Mention "love poems," and people usually think you have writings where one person expresses romantic love for someone else. But reading Kamilah Aisha Moon's She Has a Name is filled with love poems of a different kind. Her works evoke the love for a sister and daughter from various family members.

Moon's poem "Love is a Basic Science" opens by noting that "They ran tests," presumably on a girl with autism, who is the subject of much of the volume. The doctors "looked for reasons / she learned like molasses." Despite any seemingly perceivable flaws or shortcomings the girl seemed to possess, for her family, "It wasn't extraordinary in our minds / to love her"  (15).

In "Directions," the mother gives the other two sisters instructions on how to best care for their sister. "I don't believe," she says that "you care as much as I do.
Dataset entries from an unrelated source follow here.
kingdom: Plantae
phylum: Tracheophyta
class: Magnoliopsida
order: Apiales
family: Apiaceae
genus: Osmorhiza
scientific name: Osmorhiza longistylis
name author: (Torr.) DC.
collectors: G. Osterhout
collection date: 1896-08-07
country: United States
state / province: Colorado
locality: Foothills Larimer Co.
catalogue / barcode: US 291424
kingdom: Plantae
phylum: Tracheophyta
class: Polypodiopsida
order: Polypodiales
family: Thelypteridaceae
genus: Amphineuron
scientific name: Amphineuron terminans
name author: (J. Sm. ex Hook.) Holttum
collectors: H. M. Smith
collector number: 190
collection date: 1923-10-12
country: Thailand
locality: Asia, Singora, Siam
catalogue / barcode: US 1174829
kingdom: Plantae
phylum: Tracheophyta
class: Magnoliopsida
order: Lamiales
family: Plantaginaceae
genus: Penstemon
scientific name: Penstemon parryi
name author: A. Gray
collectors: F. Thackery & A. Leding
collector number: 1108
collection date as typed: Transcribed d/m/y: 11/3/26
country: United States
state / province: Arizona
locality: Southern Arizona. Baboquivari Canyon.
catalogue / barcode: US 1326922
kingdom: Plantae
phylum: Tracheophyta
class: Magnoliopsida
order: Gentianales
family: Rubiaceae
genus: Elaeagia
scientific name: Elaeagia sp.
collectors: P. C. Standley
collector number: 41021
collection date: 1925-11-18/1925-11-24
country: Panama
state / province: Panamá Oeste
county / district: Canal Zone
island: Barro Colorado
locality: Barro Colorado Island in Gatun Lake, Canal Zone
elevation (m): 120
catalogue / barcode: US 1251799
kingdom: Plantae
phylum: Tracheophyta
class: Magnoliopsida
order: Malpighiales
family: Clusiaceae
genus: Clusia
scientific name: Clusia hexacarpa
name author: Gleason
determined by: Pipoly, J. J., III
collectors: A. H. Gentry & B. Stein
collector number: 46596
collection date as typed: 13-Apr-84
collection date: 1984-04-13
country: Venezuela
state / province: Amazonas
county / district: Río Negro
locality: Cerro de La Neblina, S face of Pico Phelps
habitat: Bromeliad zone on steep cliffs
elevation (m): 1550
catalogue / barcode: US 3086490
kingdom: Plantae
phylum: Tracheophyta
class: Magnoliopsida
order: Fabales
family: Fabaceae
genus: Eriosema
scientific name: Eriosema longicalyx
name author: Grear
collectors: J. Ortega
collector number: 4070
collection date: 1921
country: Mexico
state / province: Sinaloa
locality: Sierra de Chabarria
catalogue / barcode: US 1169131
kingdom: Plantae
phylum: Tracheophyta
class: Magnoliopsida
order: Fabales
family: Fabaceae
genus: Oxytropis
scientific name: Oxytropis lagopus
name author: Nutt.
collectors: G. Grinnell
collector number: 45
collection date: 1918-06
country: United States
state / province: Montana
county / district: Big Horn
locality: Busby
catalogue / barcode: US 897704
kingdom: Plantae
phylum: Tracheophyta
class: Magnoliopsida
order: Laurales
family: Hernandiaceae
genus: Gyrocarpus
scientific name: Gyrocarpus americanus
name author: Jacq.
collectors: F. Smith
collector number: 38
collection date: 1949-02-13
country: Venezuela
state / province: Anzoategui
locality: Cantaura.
I want to, but / how could you, really?" And later, the mother says, "But I need you / to carry her, to want to carry her" (40).

Poems in the book are told from multiple perspectives, including the parents, the mom and dad individually, and the sister. As a result, the love or loves expressed toward and about the sister are multifaceted. The sisters, for instance, love their sister naturally, so to speak, but we also witness the mother giving them directions on how to care for their sibling even more.     

Moon's poems are touching and charming. She writes love poems of a different order.